Seit 2016 streiten sich Anwohner und Naturschützer mit der Gemeindeverwaltung Großpösna um den Naturerhalt in einem bisher unerschlossenen Gebiet am Störmthaler See. Der Gemeinderat Großpösna beschloss nun kürzlich in seiner öffentlichen Sitzung am 27. Juni die Bewilligung und die Auslegung des Vorentwurfes des umstrittenen Bebauungsplanes „Östlich Grunaer Bucht“.
Die Zivilgesellschaft und Träger öffentlicher Belange können nun im Zeitraum vom 11. Juli bis 12. August die Planungsvorentwürfe einsehen und Stellungnahmen dazu abgeben. Das Vorhaben steht seit Jahren in der Kritik, da die Errichtung eines Strandbades, eines universitären Natursportzentrums und eines Inklusionsbetriebes in Form eines Campingplatzes sowie deren verkehrstechnische Erschließung massive bauliche und funktionelle Eingriffe in den bestehenden Naturraum bedeuten würden.
Eine Naturschutz-Allianz aus UferLeben e.V., der NABU-Ortsgruppe und den Grünen in Großpösna hatte deshalb schon während der initialen Planungsphase versucht, über eine Grundsatzdebatte im Leipziger Stadtrat zum geplanten Inklusionsbetrieb des Städtischen Eigenbetrieb Behindertenhilfe Leipzig (SEB) und einen Offenen Brief an die Universität Leipzig zum Natursportzentrum die Eingriffe in den Naturraum abzumildern.
Biotop- und artenreicher Naturraum „Östlich Grunaer Bucht“ im regionalen Biotopverbund
Der Geltungsbereich des Bebauungsplanes umfasst immerhin 43 Hektar. Über 170 Tierarten zählt der Umweltbericht in 21 verschiedenen Biotoptypen. Streuobstwiese und Röhricht gehören nach Bundesnaturschutzgesetz und Sächsischem Naturschutzgesetz zu gesetzlich geschützten Biotoptypen.
Trotzdem soll der aktuell üppigste Röhrichtzug am ganzen See für ein Strandbad und das universitäre Natursportzentrum über die komplette Uferzone des Plangebietes gerodet werden.
Die Röhrichtvorkommen sind in Kombination mit verschiedenen anderen Biotopen wichtiger Bestandteil eines Grünzuges, der auch ein bedeutsames Bindeglied zwischen den FFH-Gebieten „Rückhaltebecken Stöhna“ und „Laubwälder östlich Leipzig“ darstellt. In Erweiterung dessen erfüllt „Östlich Grunaer Bucht“ so auch eine vernetzende Funktion für den regionalen Biotopverbund zwischen Elsteraue, Pleißeaue und dem Muldetal.

..............................

▶ **Arbeitsaufträge**:
A. Nenne alle Mitglieder der Naturschutz-Allianz, die im Text zum Bebauungsplan „Östlich Grunaer Bucht“ aufgezählt werden.
B. Stimmen diese Aussagen mit dem Text zum Bebauungsplan „Östlich Grunaer Bucht“ überein? Antworte jeweils mit Ja oder Nein und zitiere die Stelle, die es entscheidet.
(i) Der Geltungsbereich des Plans ist 43 Hektar groß.
(ii) Stellungnahmen kann man bis Ende August abgeben.
(iii) Der Umweltbericht nennt über 170 Tierarten in 12 Biotoptypen.
C. Schreib den Text zum Bebauungsplan „Östlich Grunaer Bucht“ nach seinem letzten Satz weiter.

..............................

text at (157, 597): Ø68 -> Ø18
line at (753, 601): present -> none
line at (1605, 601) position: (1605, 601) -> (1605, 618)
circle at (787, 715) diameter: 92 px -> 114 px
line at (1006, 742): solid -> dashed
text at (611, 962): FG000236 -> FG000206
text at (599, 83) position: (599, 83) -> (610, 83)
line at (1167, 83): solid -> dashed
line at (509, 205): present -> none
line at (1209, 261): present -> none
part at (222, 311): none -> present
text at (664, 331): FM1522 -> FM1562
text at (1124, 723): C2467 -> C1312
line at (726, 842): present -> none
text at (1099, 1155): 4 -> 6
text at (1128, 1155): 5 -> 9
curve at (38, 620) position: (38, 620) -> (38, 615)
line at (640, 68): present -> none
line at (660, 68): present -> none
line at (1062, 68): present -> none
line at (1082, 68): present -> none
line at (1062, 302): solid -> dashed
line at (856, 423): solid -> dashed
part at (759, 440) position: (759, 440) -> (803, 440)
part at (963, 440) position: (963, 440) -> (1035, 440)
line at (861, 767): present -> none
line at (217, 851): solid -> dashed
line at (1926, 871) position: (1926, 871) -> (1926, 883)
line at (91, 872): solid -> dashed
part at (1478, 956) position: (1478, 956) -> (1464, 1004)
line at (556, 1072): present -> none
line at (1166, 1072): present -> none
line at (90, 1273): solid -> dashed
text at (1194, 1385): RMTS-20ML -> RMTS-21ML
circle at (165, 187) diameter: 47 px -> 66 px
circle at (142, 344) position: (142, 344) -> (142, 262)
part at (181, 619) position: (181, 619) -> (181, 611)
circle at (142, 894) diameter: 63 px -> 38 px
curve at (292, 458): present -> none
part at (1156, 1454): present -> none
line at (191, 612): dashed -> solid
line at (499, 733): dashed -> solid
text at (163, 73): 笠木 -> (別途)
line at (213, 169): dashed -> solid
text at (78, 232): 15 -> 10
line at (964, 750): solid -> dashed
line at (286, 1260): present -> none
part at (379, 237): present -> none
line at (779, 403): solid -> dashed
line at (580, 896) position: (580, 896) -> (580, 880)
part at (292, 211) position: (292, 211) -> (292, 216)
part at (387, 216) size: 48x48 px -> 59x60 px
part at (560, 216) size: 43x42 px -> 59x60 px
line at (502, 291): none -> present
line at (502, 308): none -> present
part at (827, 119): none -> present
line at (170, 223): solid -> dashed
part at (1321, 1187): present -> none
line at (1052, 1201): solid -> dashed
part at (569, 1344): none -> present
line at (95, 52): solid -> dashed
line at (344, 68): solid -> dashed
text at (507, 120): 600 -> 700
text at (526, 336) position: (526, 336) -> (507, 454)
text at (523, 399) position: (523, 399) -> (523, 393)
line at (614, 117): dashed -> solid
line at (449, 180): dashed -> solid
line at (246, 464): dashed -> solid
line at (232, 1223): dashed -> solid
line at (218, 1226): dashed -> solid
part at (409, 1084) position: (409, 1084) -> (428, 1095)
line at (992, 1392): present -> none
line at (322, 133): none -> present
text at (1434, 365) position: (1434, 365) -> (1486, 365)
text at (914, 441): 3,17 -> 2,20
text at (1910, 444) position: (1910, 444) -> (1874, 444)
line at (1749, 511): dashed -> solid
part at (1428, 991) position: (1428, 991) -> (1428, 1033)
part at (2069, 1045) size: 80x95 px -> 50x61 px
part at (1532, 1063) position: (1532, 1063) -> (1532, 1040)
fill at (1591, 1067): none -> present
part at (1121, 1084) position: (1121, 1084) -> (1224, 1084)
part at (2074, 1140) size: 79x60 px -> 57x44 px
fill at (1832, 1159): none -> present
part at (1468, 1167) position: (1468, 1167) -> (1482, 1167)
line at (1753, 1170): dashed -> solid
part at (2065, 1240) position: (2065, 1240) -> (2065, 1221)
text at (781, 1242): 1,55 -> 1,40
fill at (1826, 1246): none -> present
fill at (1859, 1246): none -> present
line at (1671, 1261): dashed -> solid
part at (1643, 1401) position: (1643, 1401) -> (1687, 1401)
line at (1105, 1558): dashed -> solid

..............................

▶ **Lösungen**:
A. UferLeben e.V., die NABU-Ortsgruppe, die Grünen in Großpösna

B.
(i) Ja: „Der Geltungsbereich des Bebauungsplanes umfasst immerhin 43 Hektar.“
(ii) Nein: „im Zeitraum vom 11. Juli bis 12. August“
(iii) Nein: „Über 170 Tierarten zählt der Umweltbericht in 21 verschiedenen Biotoptypen.“

C.
Mit der Umsetzung der Planungsvorhaben eines Strandbades und eines Natursportzentrums würden nicht nur naturschutzrechtliche Verbotstatbestände eintreten, sondern auch die Biotopvernetzung im Südraum Leipzig geschwächt. Dabei macht die Regionalplanung in Form des Braunkohleplanes zum Tagebau Espenhain aus dem Jahr 2002 explizit Vorgaben zur Sicherung von naturschutzrechtlichen und biotopvernetzenden Aspekten.
Was die Regionalplanung tatsächlich für „Östlich Grunaer Bucht“ vorsieht
Umso irreführender ist, dass die Gemeindeverwaltung ihre Planvorhaben in sehr selektiver Auslegung mit jenem Braunkohleplan selbst begründet. So versicherte Bauamtsleiter Patrick Wiederanders am Beschlusstag noch, die Grundlage der Planung eines Strandbades für überörtlichen Bedarf sei jener Braunkohleplan aus dem Jahr 2002. Dabei besagt der Braunkohleplan als Teil der Regionalplanung etwas ganz anderes:
„Der Hauptschwerpunkt für Freizeit und Erholung ist der Bereich der künftigen Magdeborner Halbinsel. Hier ist vorgesehen, ein Wassersportzentrum zu entwickeln. Dazu sollen im Ostbereich der ehemaligen Tagebauausfahrt eine internationale Ruder- und Kanuregattastrecke, südöstlich der Halbinsel ein Segelhafen und östlich der Göselaue ein Badestrand eingeordnet werden.“
Die Begrifflichkeiten haben sich etwas verändert, „östlich der Göselaue“ entspricht heute „östlich Grunaer Bucht“. Der erwähnte „Badestrand“ existiert bereits seit der behördlichen Freigabe des Störmthaler See im Jahr 2014. Der Strand erstreckt sich bereits heute über eine Länge von etwa 150 Meter, hier befindet sich auch eine Surfschule sowie eine Toiletteneinrichtung.
Zudem macht der Regionalplan sehr bewusst die begriffliche Unterscheidung zwischen „Badestrand“ und „Strandbad“ deutlich, denn ein Strandbad sieht der Regionalplan eigentlich an einer anderen Stelle am See vor.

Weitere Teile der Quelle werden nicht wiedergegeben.